» EXERCISE PROMPT
Copy each line from the entries that the word "labels" appears in.

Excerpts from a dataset
# # #
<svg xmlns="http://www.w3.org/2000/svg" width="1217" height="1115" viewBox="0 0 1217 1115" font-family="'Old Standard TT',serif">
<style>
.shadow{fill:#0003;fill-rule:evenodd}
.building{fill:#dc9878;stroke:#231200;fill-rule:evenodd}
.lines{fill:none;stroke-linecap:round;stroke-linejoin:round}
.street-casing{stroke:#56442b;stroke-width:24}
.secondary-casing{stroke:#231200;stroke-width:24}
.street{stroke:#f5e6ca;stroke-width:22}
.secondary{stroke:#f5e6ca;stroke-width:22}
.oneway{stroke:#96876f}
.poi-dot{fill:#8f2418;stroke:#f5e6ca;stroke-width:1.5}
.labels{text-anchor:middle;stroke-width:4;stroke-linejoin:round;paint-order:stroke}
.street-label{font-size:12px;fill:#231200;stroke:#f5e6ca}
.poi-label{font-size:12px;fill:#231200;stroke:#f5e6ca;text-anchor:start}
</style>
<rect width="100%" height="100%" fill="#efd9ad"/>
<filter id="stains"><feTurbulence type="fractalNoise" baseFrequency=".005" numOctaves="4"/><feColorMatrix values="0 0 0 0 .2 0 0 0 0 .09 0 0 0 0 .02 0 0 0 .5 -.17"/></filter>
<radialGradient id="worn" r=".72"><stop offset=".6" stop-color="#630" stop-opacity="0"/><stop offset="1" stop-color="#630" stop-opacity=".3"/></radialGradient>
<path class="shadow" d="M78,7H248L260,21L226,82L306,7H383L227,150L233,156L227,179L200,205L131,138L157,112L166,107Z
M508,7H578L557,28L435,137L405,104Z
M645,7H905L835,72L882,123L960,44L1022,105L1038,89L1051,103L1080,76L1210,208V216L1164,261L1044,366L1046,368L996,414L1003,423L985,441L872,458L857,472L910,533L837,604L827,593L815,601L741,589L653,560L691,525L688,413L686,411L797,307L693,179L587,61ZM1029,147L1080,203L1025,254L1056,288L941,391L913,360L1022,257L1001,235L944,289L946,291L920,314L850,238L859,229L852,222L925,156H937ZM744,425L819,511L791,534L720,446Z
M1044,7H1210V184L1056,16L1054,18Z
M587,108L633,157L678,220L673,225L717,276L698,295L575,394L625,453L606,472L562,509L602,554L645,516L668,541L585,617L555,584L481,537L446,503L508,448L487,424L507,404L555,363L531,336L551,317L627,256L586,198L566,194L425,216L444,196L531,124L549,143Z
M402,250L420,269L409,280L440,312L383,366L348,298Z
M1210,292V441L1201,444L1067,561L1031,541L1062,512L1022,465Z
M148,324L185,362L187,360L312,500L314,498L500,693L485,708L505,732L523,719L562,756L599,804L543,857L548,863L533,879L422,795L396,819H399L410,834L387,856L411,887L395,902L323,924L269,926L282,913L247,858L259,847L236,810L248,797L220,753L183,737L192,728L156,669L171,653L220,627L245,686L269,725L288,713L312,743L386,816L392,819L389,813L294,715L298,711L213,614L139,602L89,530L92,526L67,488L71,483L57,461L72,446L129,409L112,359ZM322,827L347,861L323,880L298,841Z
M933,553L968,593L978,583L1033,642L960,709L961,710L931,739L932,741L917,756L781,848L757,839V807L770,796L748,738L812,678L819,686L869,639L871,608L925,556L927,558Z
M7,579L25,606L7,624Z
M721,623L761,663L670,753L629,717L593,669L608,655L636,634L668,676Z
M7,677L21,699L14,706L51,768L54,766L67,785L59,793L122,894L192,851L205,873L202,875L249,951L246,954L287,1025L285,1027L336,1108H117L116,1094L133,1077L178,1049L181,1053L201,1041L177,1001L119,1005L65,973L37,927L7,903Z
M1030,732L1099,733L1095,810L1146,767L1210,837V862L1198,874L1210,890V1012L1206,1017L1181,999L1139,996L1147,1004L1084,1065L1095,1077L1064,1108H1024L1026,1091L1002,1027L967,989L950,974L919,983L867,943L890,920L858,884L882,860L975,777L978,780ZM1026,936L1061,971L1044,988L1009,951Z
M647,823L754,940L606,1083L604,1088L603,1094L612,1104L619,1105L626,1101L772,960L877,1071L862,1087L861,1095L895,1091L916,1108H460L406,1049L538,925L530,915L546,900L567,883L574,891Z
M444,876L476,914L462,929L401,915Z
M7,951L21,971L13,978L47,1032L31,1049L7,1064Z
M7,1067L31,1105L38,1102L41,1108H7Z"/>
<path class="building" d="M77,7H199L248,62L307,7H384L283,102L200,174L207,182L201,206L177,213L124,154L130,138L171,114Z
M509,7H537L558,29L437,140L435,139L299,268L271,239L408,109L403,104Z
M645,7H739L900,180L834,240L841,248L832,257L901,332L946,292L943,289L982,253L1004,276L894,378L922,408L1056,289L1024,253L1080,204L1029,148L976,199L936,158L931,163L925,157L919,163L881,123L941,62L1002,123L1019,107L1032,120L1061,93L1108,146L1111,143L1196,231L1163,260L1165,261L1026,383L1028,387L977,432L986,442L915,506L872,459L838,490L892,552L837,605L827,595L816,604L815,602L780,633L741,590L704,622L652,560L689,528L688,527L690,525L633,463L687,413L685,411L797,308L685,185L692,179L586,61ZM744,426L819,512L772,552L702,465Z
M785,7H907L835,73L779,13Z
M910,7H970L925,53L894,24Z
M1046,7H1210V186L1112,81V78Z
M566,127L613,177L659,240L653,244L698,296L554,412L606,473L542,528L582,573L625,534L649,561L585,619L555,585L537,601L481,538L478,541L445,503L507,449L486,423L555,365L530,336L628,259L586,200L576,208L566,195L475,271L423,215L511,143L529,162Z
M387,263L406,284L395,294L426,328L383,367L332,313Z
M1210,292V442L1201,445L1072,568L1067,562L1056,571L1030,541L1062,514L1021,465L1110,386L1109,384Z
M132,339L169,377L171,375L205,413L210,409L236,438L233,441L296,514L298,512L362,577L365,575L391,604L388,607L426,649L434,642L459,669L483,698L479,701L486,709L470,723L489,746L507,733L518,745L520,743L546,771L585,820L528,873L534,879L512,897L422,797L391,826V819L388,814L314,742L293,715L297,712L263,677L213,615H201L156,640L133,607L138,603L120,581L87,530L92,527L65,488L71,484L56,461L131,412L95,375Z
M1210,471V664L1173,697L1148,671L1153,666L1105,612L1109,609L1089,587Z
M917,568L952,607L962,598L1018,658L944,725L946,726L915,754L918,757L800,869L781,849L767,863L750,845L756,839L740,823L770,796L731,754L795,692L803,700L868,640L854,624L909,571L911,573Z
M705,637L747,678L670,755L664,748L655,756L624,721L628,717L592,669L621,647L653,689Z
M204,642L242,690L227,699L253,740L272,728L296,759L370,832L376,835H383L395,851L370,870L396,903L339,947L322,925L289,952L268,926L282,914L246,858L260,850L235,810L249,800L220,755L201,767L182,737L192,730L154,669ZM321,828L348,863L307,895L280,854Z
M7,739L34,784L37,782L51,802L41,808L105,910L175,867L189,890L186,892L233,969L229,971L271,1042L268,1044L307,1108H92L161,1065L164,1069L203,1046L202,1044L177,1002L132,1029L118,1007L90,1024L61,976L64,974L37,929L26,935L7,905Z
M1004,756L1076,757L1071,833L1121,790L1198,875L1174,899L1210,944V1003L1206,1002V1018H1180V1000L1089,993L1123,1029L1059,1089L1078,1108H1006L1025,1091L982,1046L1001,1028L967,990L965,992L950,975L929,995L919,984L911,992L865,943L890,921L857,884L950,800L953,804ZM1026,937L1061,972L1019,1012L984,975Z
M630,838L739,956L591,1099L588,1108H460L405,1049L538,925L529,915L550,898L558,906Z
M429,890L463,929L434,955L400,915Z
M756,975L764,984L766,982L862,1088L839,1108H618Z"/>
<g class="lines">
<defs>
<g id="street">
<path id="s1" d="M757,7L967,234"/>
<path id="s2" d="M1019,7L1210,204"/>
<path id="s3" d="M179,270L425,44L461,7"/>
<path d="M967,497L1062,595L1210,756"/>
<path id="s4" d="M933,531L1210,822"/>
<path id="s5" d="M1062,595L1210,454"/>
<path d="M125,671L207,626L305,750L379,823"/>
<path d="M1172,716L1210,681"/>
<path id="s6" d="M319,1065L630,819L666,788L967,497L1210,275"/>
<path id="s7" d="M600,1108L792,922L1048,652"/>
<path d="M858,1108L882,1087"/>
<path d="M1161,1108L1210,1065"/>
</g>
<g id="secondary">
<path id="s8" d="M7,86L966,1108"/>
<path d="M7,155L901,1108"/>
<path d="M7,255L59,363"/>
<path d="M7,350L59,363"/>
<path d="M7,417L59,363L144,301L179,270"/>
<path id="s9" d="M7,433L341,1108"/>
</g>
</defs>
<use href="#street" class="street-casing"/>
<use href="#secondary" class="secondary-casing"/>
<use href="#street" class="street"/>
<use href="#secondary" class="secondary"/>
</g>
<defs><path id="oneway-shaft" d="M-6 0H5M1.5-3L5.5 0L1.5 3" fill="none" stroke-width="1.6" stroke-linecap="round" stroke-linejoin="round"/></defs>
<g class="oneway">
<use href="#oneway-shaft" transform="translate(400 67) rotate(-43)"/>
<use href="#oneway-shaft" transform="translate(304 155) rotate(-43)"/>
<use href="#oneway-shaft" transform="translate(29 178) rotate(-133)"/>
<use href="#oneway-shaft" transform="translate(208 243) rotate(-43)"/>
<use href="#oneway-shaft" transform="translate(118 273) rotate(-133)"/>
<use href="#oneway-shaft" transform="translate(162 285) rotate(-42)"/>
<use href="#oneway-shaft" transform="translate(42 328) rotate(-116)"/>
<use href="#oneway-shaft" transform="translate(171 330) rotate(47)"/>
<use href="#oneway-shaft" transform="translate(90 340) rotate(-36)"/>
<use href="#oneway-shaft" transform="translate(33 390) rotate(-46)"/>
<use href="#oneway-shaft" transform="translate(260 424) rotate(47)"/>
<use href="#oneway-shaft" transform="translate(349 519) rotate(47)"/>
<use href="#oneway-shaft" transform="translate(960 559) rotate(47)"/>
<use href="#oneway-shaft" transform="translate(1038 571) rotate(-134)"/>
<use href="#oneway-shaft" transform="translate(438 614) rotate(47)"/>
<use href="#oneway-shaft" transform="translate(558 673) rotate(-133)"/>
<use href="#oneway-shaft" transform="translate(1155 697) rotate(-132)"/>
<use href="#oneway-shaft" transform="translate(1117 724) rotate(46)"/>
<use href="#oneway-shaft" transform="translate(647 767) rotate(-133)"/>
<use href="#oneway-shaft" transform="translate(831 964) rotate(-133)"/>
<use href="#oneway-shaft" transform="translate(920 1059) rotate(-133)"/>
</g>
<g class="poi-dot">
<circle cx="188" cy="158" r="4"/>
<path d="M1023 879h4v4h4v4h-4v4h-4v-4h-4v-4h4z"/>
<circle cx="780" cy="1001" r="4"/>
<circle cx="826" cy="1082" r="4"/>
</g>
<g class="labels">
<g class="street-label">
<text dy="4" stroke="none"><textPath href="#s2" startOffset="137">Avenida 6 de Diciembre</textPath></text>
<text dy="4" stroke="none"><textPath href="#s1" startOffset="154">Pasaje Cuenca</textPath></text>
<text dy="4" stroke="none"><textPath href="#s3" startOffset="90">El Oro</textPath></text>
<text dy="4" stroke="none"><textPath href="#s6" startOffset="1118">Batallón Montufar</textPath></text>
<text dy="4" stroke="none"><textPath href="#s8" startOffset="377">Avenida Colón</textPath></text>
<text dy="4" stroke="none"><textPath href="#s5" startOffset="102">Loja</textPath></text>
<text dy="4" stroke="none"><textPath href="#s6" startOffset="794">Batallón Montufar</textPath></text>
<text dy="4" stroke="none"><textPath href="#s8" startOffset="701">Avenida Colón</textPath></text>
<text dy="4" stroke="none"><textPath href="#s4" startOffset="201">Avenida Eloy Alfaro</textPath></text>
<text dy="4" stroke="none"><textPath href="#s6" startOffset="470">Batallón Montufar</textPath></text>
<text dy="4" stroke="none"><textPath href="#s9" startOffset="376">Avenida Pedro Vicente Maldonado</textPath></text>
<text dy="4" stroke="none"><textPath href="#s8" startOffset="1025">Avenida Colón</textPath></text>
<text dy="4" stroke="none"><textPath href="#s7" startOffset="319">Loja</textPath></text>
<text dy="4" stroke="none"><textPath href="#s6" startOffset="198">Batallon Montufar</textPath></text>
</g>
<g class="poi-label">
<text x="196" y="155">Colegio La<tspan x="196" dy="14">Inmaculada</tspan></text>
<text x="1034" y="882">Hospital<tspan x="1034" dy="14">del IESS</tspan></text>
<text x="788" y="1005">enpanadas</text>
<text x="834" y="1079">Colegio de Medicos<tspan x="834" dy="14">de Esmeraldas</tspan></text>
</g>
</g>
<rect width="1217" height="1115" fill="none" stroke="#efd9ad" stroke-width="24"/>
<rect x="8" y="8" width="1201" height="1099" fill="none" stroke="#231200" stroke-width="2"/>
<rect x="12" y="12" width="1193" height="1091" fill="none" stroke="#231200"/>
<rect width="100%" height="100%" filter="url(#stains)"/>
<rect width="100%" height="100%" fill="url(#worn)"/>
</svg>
# # #
» RESULT
.labels{text-anchor:middle;stroke-width:4;stroke-linejoin:round;paint-order:stroke}
<g class="labels">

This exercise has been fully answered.